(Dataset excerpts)
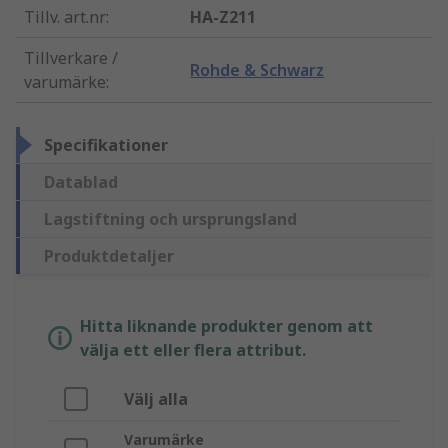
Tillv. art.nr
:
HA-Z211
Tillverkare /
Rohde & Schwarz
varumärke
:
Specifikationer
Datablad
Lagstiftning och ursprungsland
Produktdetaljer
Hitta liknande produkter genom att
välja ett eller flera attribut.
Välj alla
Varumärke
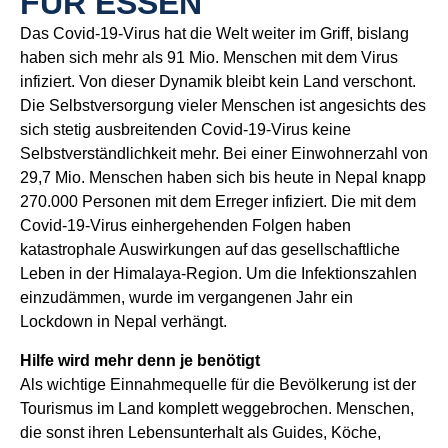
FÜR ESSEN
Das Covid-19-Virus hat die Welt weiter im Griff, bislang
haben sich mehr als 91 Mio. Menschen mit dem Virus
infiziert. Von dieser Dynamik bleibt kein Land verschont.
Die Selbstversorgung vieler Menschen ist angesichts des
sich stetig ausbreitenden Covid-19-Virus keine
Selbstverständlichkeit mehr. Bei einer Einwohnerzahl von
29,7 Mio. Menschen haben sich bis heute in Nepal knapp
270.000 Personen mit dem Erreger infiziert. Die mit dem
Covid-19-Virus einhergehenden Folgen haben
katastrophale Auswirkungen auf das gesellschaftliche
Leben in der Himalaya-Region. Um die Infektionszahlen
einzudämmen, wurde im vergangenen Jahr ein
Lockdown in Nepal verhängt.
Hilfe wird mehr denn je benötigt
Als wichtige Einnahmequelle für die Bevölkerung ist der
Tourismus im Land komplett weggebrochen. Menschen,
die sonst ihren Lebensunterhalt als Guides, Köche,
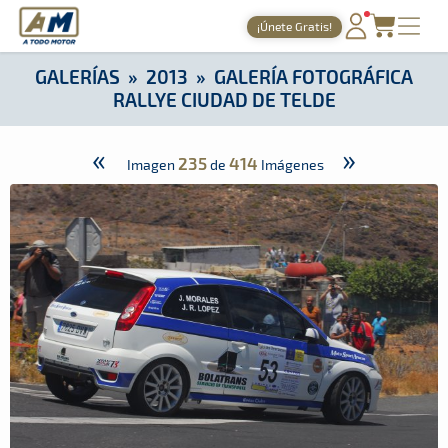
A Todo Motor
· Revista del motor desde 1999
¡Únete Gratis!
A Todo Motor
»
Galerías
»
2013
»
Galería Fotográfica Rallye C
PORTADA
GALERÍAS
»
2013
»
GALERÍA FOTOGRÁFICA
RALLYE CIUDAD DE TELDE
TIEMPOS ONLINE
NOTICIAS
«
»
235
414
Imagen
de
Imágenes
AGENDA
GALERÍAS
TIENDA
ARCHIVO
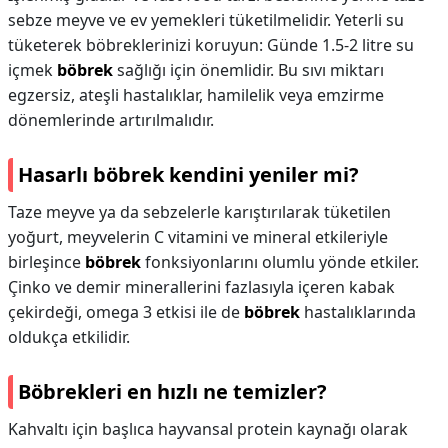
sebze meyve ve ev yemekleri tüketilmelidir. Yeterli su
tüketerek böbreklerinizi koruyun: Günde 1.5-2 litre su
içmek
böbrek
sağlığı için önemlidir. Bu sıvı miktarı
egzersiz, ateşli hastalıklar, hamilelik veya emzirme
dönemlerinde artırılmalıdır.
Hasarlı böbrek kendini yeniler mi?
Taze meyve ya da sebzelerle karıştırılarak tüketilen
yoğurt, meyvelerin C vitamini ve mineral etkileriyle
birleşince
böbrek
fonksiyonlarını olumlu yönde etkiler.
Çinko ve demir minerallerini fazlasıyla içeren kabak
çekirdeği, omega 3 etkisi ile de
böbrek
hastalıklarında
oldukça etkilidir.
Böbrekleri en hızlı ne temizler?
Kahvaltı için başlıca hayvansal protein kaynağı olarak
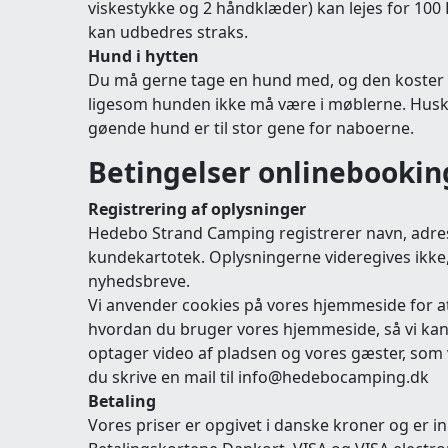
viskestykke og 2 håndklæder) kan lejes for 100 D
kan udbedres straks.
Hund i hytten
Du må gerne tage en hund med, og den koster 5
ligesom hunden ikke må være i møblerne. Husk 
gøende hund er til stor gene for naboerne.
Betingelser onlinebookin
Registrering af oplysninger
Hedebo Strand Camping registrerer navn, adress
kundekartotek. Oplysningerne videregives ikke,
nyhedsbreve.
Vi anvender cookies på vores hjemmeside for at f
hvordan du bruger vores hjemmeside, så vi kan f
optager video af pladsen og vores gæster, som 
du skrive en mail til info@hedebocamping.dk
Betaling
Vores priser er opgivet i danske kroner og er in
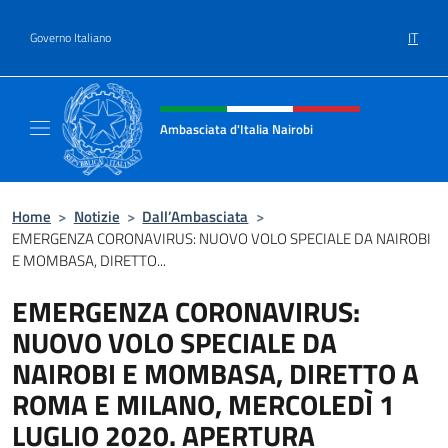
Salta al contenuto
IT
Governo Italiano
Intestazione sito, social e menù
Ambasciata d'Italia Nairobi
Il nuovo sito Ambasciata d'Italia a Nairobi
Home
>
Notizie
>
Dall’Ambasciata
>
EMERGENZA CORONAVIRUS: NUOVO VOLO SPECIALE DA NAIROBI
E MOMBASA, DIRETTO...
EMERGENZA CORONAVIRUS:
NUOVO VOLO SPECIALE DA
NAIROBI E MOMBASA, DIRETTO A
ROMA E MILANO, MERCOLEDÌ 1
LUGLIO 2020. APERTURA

(Problem) In your copy, reproduce the data above exactly and skip every picture.

(Task output)
Tillv. art.nr
:
HA-Z211
Tillverkare /
Rohde & Schwarz
varumärke
:
Specifikationer
Datablad
Lagstiftning och ursprungsland
Produktdetaljer
Hitta liknande produkter genom att
välja ett eller flera attribut.
Välj alla
Varumärke
FÜR ESSEN
Das Covid-19-Virus hat die Welt weiter im Griff, bislang
haben sich mehr als 91 Mio. Menschen mit dem Virus
infiziert. Von dieser Dynamik bleibt kein Land verschont.
Die Selbstversorgung vieler Menschen ist angesichts des
sich stetig ausbreitenden Covid-19-Virus keine
Selbstverständlichkeit mehr. Bei einer Einwohnerzahl von
29,7 Mio. Menschen haben sich bis heute in Nepal knapp
270.000 Personen mit dem Erreger infiziert. Die mit dem
Covid-19-Virus einhergehenden Folgen haben
katastrophale Auswirkungen auf das gesellschaftliche
Leben in der Himalaya-Region. Um die Infektionszahlen
einzudämmen, wurde im vergangenen Jahr ein
Lockdown in Nepal verhängt.
Hilfe wird mehr denn je benötigt
Als wichtige Einnahmequelle für die Bevölkerung ist der
Tourismus im Land komplett weggebrochen. Menschen,
die sonst ihren Lebensunterhalt als Guides, Köche,
A Todo Motor
· Revista del motor desde 1999
¡Únete Gratis!
A Todo Motor
»
Galerías
»
2013
»
Galería Fotográfica Rallye C
PORTADA
GALERÍAS
»
2013
»
GALERÍA FOTOGRÁFICA
RALLYE CIUDAD DE TELDE
TIEMPOS ONLINE
NOTICIAS
«
»
235
414
Imagen
de
Imágenes
AGENDA
GALERÍAS
TIENDA
ARCHIVO
sebze meyve ve ev yemekleri tüketilmelidir. Yeterli su
tüketerek böbreklerinizi koruyun: Günde 1.5-2 litre su
içmek
böbrek
sağlığı için önemlidir. Bu sıvı miktarı
egzersiz, ateşli hastalıklar, hamilelik veya emzirme
dönemlerinde artırılmalıdır.
Hasarlı böbrek kendini yeniler mi?
Taze meyve ya da sebzelerle karıştırılarak tüketilen
yoğurt, meyvelerin C vitamini ve mineral etkileriyle
birleşince
böbrek
fonksiyonlarını olumlu yönde etkiler.
Çinko ve demir minerallerini fazlasıyla içeren kabak
çekirdeği, omega 3 etkisi ile de
böbrek
hastalıklarında
oldukça etkilidir.
Böbrekleri en hızlı ne temizler?
Kahvaltı için başlıca hayvansal protein kaynağı olarak
viskestykke og 2 håndklæder) kan lejes for 100 D
kan udbedres straks.
Hund i hytten
Du må gerne tage en hund med, og den koster 5
ligesom hunden ikke må være i møblerne. Husk 
gøende hund er til stor gene for naboerne.
Betingelser onlinebookin
Registrering af oplysninger
Hedebo Strand Camping registrerer navn, adress
kundekartotek. Oplysningerne videregives ikke,
nyhedsbreve.
Vi anvender cookies på vores hjemmeside for at f
hvordan du bruger vores hjemmeside, så vi kan f
optager video af pladsen og vores gæster, som 
du skrive en mail til info@hedebocamping.dk
Betaling
Vores priser er opgivet i danske kroner og er in
Salta al contenuto
IT
Governo Italiano
Intestazione sito, social e menù
Ambasciata d'Italia Nairobi
Il nuovo sito Ambasciata d'Italia a Nairobi
Home
>
Notizie
>
Dall’Ambasciata
>
EMERGENZA CORONAVIRUS: NUOVO VOLO SPECIALE DA NAIROBI
E MOMBASA, DIRETTO...
EMERGENZA CORONAVIRUS:
NUOVO VOLO SPECIALE DA
NAIROBI E MOMBASA, DIRETTO A
ROMA E MILANO, MERCOLEDÌ 1
LUGLIO 2020. APERTURA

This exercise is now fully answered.